▸ **Exercise directions**:
Every line of the entries with the word "LIMITED" in it should be shown.
┄┄┄┄┄┄┄┄┄┄
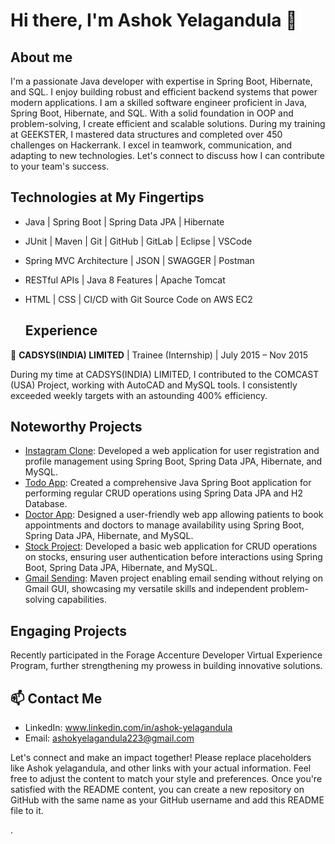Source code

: 


# Hi there, I'm Ashok Yelagandula 👋

## About me

I'm a passionate Java developer with expertise in Spring Boot, Hibernate, and SQL. I enjoy building robust and efficient backend systems that power modern applications.
I am a skilled software engineer proficient in Java, Spring Boot, Hibernate, and SQL. With a solid foundation in OOP and problem-solving, I create efficient and scalable solutions. During my training at GEEKSTER, I mastered data structures and completed over 450 challenges on Hackerrank. I excel in teamwork, communication, and adapting to new technologies. Let's connect to discuss how I can contribute to your team's success.


## Technologies at My Fingertips

- Java | Spring Boot | Spring Data JPA | Hibernate
- JUnit | Maven | Git | GitHub | GitLab | Eclipse | VSCode
- Spring MVC Architecture | JSON | SWAGGER | Postman
- RESTful APIs | Java 8 Features | Apache Tomcat
- HTML | CSS | CI/CD with Git Source Code on AWS EC2

  ## Experience

💼 **CADSYS(INDIA) LIMITED** | Trainee (Internship) | July 2015 – Nov 2015

During my time at CADSYS(INDIA) LIMITED, I contributed to the COMCAST (USA) Project, working with AutoCAD and MySQL tools. I consistently exceeded weekly targets with an astounding 400% efficiency.

## Noteworthy Projects

- [Instagram Clone](#): Developed a web application for user registration and profile management using Spring Boot, Spring Data JPA, Hibernate, and MySQL.
- [Todo App](#): Created a comprehensive Java Spring Boot application for performing regular CRUD operations using Spring Data JPA and H2 Database.
- [Doctor App](#): Designed a user-friendly web app allowing patients to book appointments and doctors to manage availability using Spring Boot, Spring Data JPA, Hibernate, and MySQL.
- [Stock Project](#): Developed a basic web application for CRUD operations on stocks, ensuring user authentication before interactions using Spring Boot, Spring Data JPA, Hibernate, and MySQL.
- [Gmail Sending](#): Maven project enabling email sending without relying on Gmail GUI, showcasing my versatile skills and independent problem-solving capabilities.



## Engaging Projects

Recently participated in the Forage Accenture Developer Virtual Experience Program, further strengthening my prowess in building innovative solutions.


## 📫 Contact Me

- LinkedIn: www.linkedin.com/in/ashok-yelagandula
- Email: ashokyelagandula223@gmail.com
  

Let's connect and make an impact together!
Please replace placeholders like Ashok yelagandula, and other links with your actual information. Feel free to adjust the content to match your style and preferences. Once you're satisfied with the README content, you can create a new repository on GitHub with the same name as your GitHub username and add this README file to it.











<!--
Feel free to reach out if you'd like to collaborate on projects, discuss technology, or just have a chat!
-->



.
┄┄┄┄┄┄┄┄┄┄
▸ **Solution to this task**:
💼 **CADSYS(INDIA) LIMITED** | Trainee (Internship) | July 2015 – Nov 2015
During my time at CADSYS(INDIA) LIMITED, I contributed to the COMCAST (USA) Project, working with AutoCAD and MySQL tools. I consistently exceeded weekly targets with an astounding 400% efficiency.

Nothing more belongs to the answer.